> 演習 A
下のエントリを、「order: Malpighiales」を含む行から始め、エントリの最後の行まで、両端の行も含めてそのとおりに書き写してください。

------ 原文抜粋

国会では会期末まで残り2週間を切る中、約30年ぶりに選択的夫婦別姓の法案審議が行われています。


【写真を見る】「お墓はどうするの」“夫婦別姓”めぐる街の声


制度の導入に前向きな野党が“最大のチャンス”と意気込む中、今週、最大の山場を迎えます。


30年に一度のチャンス?  “選択的夫婦別姓”への追い風とは

高柳光希キャスター:
「30年に一度のチャンス」と注目される選択的夫婦別姓の法案審議、長年行われてきた議論に決着はつくのか。今まさにお膳立ては揃ったという状況です。

その要素として挙げられるのが、大きく分けて3つあります。


夫婦別姓推進派の石破氏が総理になっていること
▼2024年10月の衆院選で立憲民主党・国民民主党・共産党などが“選択的夫婦別姓”を公約に。さらに、選挙で与党が過半数割れに。
▼公約に掲げている立憲の西村智奈美氏が、審議の場となる「衆院法務委員会」の委員長に。


推進派としては、絶好のチャンスなのでしょうか?


TBS報道局 政治部 山本杏奈:
これだけ条件が揃ったというのは、30年に一度のチャンスということで、別姓を期待してる人たちからの期待の声というのは、ますます高まっているところです。


どれくらいあと一歩のところまで来ているのか、審議の場である「衆院法務委員会」の構成をみていきます。


【選択的夫婦別姓】衆議院法務委員会の構成(人数)

▼推進派:公明2、国民2、共産1、立憲11 (計16人)

▼慎重派:維新3、参政1、保守1、自民14 (計19人)

※委員は全部で35人/過半数となる人数は18人


上の段の「推進派」が夫婦別姓の法案に賛成の立場の会派で、下の「慎重派」が夫婦別姓の制度に反対、あるいは後ろ向きという会派です。

------------

> 演習 B
夫婦別姓の記事をもとに、次の問いに答える。
(i) 2024年10月の衆院選で、選択的夫婦別姓を公約にした政党として挙げられているのはどこか。
(ii) 「衆院法務委員会」の委員長になったのは誰か。
(iii) 委員会の委員は全部で何人で、過半数となる人数は何人か。

------ 抽出データ

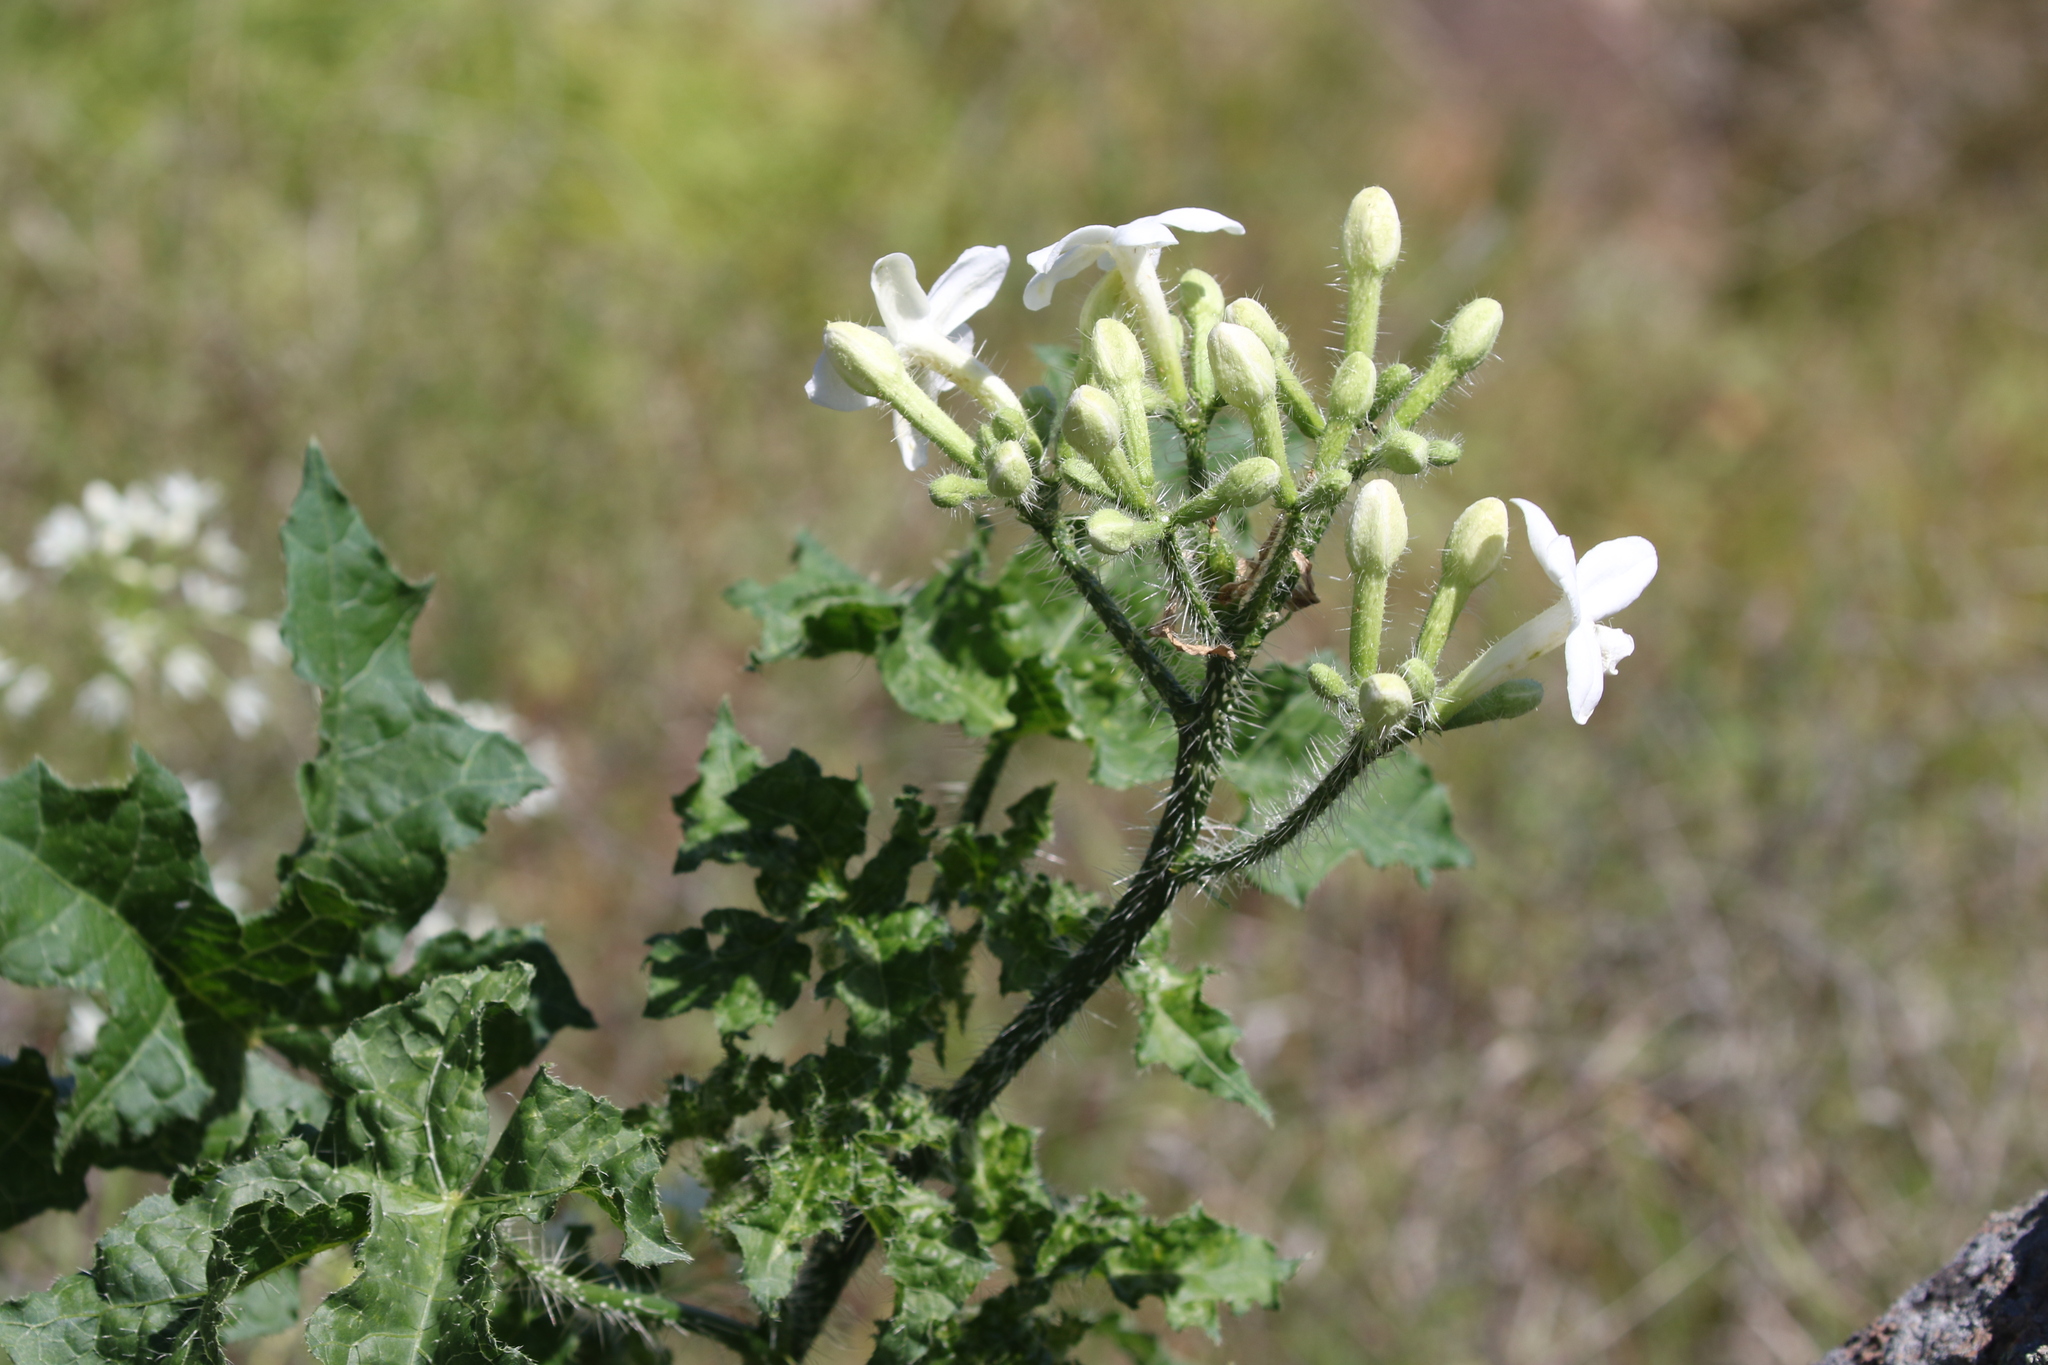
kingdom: Plantae
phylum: Tracheophyta
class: Magnoliopsida
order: Malpighiales
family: Euphorbiaceae
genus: Cnidoscolus
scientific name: Cnidoscolus texanus
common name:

------------

> 解答 A
order: Malpighiales
family: Euphorbiaceae
genus: Cnidoscolus
scientific name: Cnidoscolus texanus
common name:

> 解答 B
(i) 立憲民主党・国民民主党・共産党など
(ii) 立憲の西村智奈美氏
(iii) 全部で35人、過半数は18人